Arrisca-se a olhar além da janela e vem à mente um formigueiro. Acha graça, triste, daquela ideia banal, enquanto acompanha os pontos pretos nas calçadas, espremidos entre meios-fios e marquises. E segue o fluxo de carros, que lembra o sangue nas veias, outra ideia besta naquele início de noite sem lua.

Torce os lábios à certeza de que, todo dia, com sorriso no rosto ou não, projetos de vida na cabeça, crenças ou certezas científicas a lhe dar alento ou não, assim que põe os pés na rua se transforma em um ponto daqueles. Sem cor.

Abre a janela; um vento de julho, gelado e incômodo, invade o quarto. Lembra-se do pai, não sabe por que; talvez alguma coisa tenha acontecido. Faz meses que não se falam.

Talvez seja só culpa pensar no pior, afinal, o vento frio é um acaso da natureza, cega, indiferente aos humanos e seus azares.

Dá um suspiro e afasta aqueles pensamentos. Toma um banho, isso sempre ajuda. Busca alguma música que melhore o ânimo. Na geladeira, o de sempre; um resto de vinho promete passatempo.

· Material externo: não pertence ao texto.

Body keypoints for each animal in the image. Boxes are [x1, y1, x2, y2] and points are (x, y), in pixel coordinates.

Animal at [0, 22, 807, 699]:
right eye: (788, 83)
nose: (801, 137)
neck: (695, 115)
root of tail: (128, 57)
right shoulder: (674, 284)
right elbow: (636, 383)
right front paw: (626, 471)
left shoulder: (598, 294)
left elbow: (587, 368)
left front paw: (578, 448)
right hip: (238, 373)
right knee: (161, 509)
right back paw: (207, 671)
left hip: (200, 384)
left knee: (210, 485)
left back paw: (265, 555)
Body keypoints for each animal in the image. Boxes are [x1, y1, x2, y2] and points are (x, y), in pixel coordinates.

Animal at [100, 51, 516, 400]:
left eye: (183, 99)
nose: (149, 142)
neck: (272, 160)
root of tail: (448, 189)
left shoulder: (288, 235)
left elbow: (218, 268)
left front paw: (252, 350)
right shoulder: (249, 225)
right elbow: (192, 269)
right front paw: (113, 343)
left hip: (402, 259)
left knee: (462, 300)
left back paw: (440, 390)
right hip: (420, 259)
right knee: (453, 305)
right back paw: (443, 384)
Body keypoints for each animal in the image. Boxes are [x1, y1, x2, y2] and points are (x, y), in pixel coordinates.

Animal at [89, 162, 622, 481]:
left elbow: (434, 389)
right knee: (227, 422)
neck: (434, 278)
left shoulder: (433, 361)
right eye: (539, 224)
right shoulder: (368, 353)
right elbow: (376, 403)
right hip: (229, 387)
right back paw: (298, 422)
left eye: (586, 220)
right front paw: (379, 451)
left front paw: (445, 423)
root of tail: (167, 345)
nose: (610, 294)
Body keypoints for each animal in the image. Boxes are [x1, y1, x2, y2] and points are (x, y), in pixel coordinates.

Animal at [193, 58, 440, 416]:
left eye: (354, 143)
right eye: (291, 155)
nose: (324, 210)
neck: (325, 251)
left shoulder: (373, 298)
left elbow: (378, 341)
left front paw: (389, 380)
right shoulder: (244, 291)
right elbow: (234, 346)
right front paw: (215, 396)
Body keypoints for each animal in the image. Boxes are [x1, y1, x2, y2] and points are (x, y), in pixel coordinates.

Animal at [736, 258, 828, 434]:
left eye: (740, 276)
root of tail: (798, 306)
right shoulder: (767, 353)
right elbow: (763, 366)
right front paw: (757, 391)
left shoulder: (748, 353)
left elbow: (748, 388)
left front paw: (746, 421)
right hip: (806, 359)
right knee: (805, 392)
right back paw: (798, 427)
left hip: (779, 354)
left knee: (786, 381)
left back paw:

A noite avança e a sensação de vazio, aquele demônio, volta a rondar. Busca a janela e as luzes da cidade. Pensa nos pontos pretos, no sangue dos carros, no vento frio, no Cosmos cego e indiferente. E tenta se lembrar do motivo de ainda estar aqui. Cogita abrir a janela de novo, de uma vez por todas.

Mas nesta noite, não. Ainda. Graças ao vinho.